News | July 17, 2009

CMS Clarifies Diagnostic Imaging Rules in Proposed 2010 HOPPS

The Centers for Medicare and Medicaid Services (CMS) provided further clarification on the existing physician supervision regulation that affects diagnostic and therapeutic services, including radiation oncology and interventional radiology services in the 2010 Hospital Outpatient Prospective Payment System (HOPPS) proposed rule released on July 1, 2009.

CMS proposed not to allow non-physician practitioners (physician assistants, nurse practitioners, clinical nurse specialists, and certified nurse mid-wives) to provide supervision of diagnostic tests in hospital settings. Supervision for diagnostic tests must be furnished by a physician (doctor of medicine or osteopathy, dental surgery or medicine, doctor of podiatric medicine, doctor of optometry and chiropractor). Clinical psychologists are allowed to supervise only diagnostic psychological and neuropsychological tests. Supervising physicians in hospital settings are expected to follow the supervision levels for individual diagnostic tests listed the Medicare Physician Fee Schedule (MPFS) Relative Value Unit (RVU) file.

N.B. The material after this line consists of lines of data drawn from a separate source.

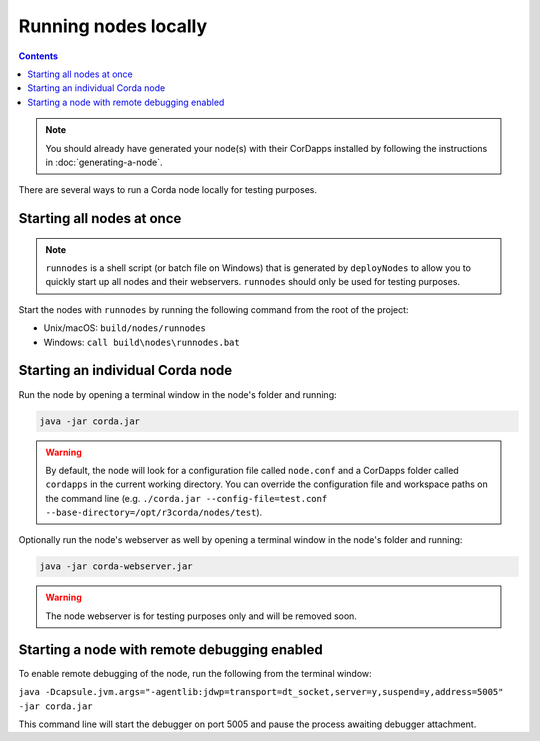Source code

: Running nodes locally
=====================

.. contents::

.. note:: You should already have generated your node(s) with their CorDapps installed by following the instructions in
   :doc:`generating-a-node`.

There are several ways to run a Corda node locally for testing purposes.

Starting all nodes at once
--------------------------

.. note:: ``runnodes`` is a shell script (or batch file on Windows) that is generated by ``deployNodes`` to allow you
   to quickly start up all nodes and their webservers. ``runnodes`` should only be used for testing purposes.

Start the nodes with ``runnodes`` by running the following command from the root of the project:

* Unix/macOS: ``build/nodes/runnodes``
* Windows: ``call build\nodes\runnodes.bat``

.. warn:: On Unix/macOS, do not click/change focus until all the node terminal windows have opened, or some processes
   may fail to start.

Starting an individual Corda node
---------------------------------
Run the node by opening a terminal window in the node's folder and running:

.. code-block:: shell

   java -jar corda.jar

.. warning:: By default, the node will look for a configuration file called ``node.conf`` and a CorDapps folder called
   ``cordapps`` in the current working directory. You can override the configuration file and workspace paths on the
   command line (e.g. ``./corda.jar --config-file=test.conf --base-directory=/opt/r3corda/nodes/test``).

Optionally run the node's webserver as well by opening a terminal window in the node's folder and running:

.. code-block:: shell

   java -jar corda-webserver.jar

.. warning:: The node webserver is for testing purposes only and will be removed soon.

Starting a node with remote debugging enabled
---------------------------------------------
To enable remote debugging of the node, run the following from the terminal window:

``java -Dcapsule.jvm.args="-agentlib:jdwp=transport=dt_socket,server=y,suspend=y,address=5005" -jar corda.jar``

This command line will start the debugger on port 5005 and pause the process awaiting debugger attachment.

Regarding therapeutic services, currently, the role of supervising therapeutic services is reserved for physicians (doctor of medicine or osteopathy, dental medicine, podiatric medicine, optometry, and chiropractor). CMS proposes to allow non-physician practitioners (nurse practitioners, physician assistants, certified nurse-midwives, and clinical nurse specialists) to supervise all hospital therapeutic services that they may perform themselves in accordance with their state law and scope of practice and hospital-granted privileges.

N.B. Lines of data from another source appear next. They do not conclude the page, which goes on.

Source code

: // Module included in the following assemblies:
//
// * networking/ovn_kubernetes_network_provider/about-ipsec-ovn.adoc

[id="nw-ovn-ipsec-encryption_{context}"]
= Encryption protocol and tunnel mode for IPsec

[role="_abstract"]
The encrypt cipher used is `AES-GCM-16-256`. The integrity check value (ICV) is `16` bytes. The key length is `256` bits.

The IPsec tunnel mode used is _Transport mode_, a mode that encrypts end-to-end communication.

CMS also redefined what direct supervision means for therapeutic services by stating “direct supervision means that the supervisory physician or non-physician practitioner must be present on the same campus, in the hospital or the on-campus provider-based department (PBD) of the hospital as defined in §413.65, and immediately available to furnish assistance and direction throughout the performance of the procedure.”

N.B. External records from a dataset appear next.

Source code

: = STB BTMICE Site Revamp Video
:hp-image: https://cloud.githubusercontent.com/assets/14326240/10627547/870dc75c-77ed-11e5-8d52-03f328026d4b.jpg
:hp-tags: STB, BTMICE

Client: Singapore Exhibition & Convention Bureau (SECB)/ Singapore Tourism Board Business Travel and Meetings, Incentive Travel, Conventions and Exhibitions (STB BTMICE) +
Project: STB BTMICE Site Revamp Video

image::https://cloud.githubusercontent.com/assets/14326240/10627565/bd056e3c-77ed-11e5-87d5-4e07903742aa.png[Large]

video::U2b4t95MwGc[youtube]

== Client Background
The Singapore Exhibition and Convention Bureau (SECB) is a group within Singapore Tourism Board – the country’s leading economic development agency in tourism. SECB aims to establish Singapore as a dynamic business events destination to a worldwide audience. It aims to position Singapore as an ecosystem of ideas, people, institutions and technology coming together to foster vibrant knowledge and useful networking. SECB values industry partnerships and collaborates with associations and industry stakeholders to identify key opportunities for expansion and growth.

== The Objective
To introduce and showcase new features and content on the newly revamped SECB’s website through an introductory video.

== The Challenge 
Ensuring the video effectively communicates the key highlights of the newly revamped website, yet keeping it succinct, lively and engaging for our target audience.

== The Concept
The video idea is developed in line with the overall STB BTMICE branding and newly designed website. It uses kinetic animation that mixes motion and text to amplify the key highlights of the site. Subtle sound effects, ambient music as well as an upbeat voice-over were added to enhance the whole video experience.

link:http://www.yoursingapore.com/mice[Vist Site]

Furthermore, CMS defined the term “in the hospital” to mean “areas in the main building(s) of a hospital that are under the ownership, financial, and administrative control of the hospital; that are operated as part of the hospital; and for which the hospital bills the services furnished under the hospital’s CMS certification number (CCN). CMS clearly stated that the supervising physicians and non-physician practitioners must be physically present in the areas of the campus of the hospital where the services furnished during the performance of the procedure. It is also not permissible to allow supervising physicians and non-physician practitioners to supervise procedures that are being performed at off-campus locations.

CMS explained that the term “immediately available” for supervision purposes to mean being available “without interval of time.” Consequently, supervising physicians and non-physician practitioners are expected not to be engaged in another procedure that they could not be interrupted from or not to be physically far away on the campus in order to be able to intervene without delay.

Comments on the supervision regulation and the rest of CY 2010 HOPPS proposed rule are due on August 31, 2009.